Margaret Hedeman

Personal information
- Born: September 1, 2000 (age 25) Concord, Massachusetts , U.S.

Sport
- Country: United States
- Sport: Rowing

Achievements and titles
- Olympic finals: Paris 2024 W8+

Medal record
Women's rowing
Representing the United States
World Championships
| Bronze medal – third place | 2023 Belgrade | Eight |

= Margaret Hedeman =

American rower (born 2000)

Margaret Hedeman (born September 1, 2000) is an American rower. She competed at the 2024 Paris Olympics.

==Early life==
She is from Concord, Massachusetts. She attended Concord-Carlisle High School. She began her rowing career at Community Rowing, Inc. in Boston, Massachusetts before studying at Yale University.
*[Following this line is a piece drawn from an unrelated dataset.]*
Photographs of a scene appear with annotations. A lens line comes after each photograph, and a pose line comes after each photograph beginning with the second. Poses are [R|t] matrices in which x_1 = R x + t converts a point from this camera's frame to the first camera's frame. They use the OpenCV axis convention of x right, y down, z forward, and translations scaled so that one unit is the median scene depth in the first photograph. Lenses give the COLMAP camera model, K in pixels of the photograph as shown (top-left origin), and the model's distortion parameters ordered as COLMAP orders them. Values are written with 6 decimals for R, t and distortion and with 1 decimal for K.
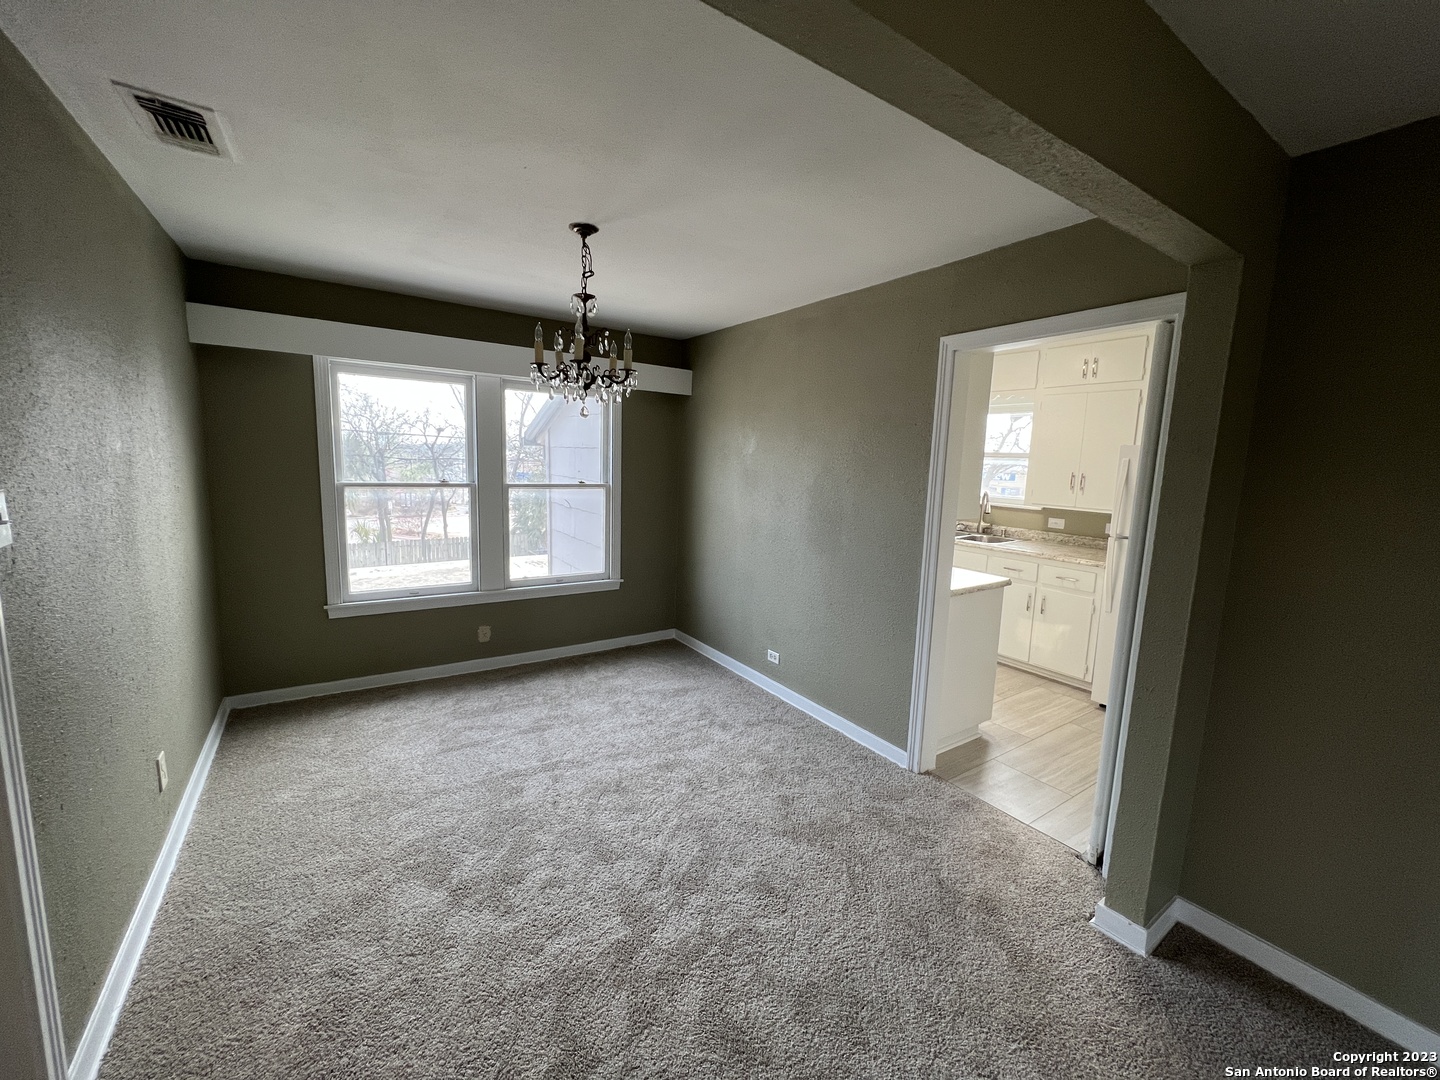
lens RADIAL K [[577.7, 0, 714.2], [0, 577.7, 535.7], [0, 0, 1]] dist [0.002333, 0.000302]
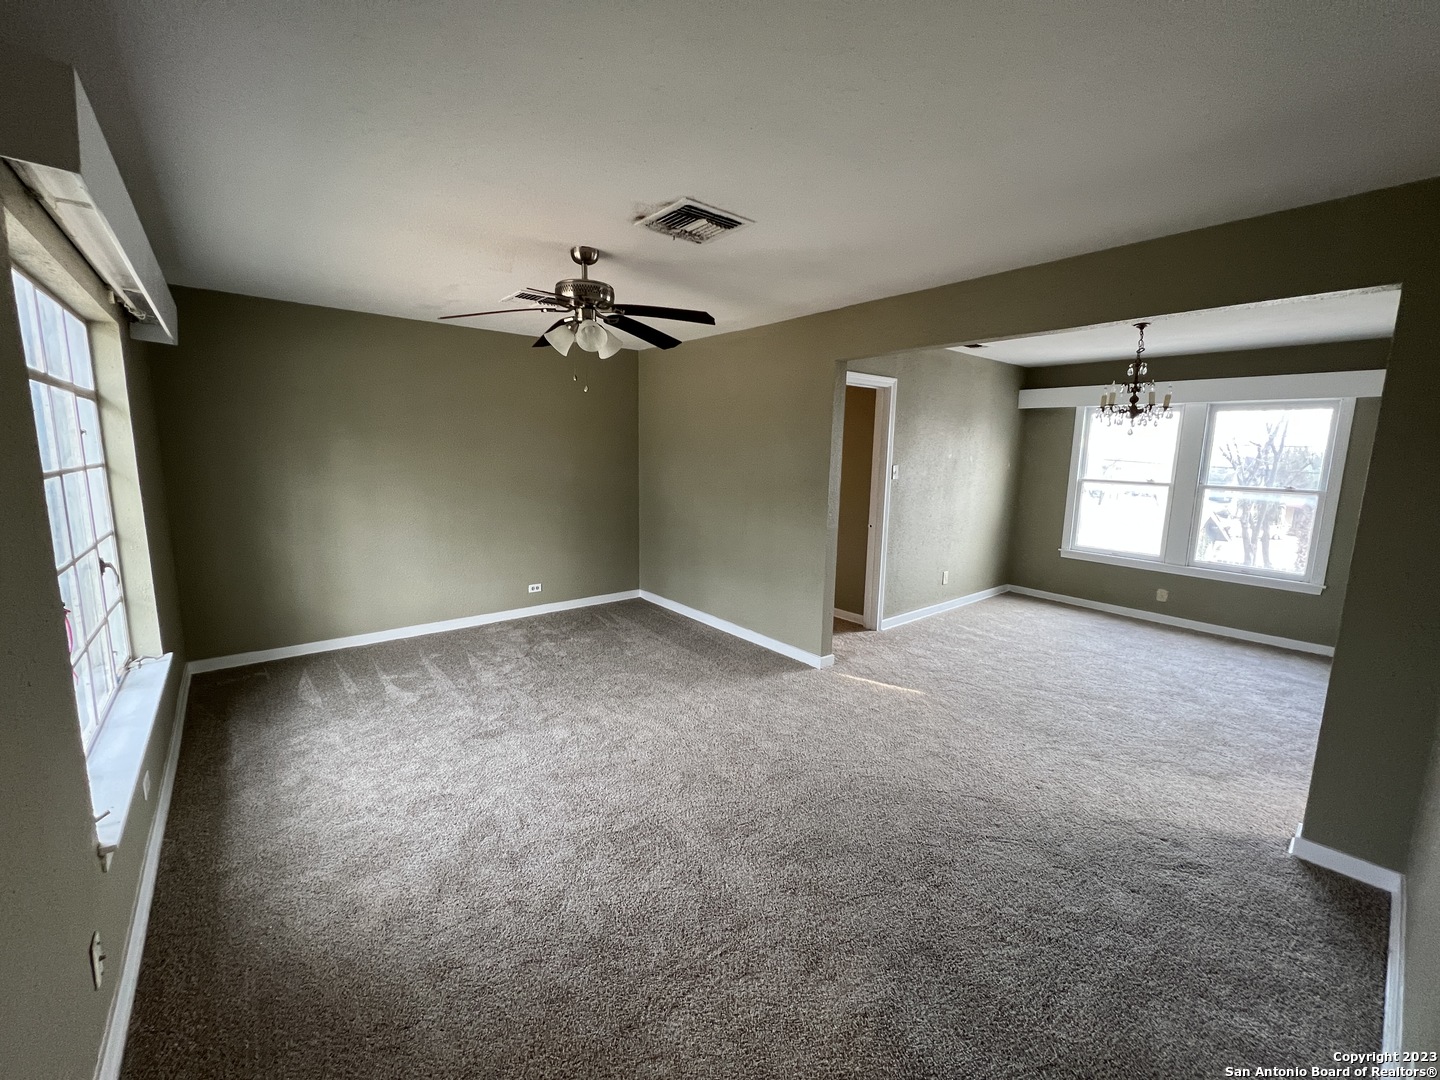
lens RADIAL K [[577.7, 0, 714.2], [0, 577.7, 535.7], [0, 0, 1]] dist [0.002333, 0.000302]
pose [[0.101179, 0.116120, -0.988068, 1.000416], [-0.155353, 0.982826, 0.099595, 0.074896], [0.982664, 0.143423, 0.117481, -0.249353]]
She graduated from Yale in 2023 as a 2023 First-Team All-Ivy Selection, as well as a 2020, 2022 and 2023 CRCA Scholar Athlete.

==Career==
Hedeman won a gold medal in the four at the 2018 World Rowing Junior Championships, and in the eight at the 2022 World Rowing U23 Championships.

She won a silver medal at the 2023 World Rowing Championships and placed third in the eight at the 2024 World Rowing Cup II. She competed in the women's eight at the 2024 Paris Olympics.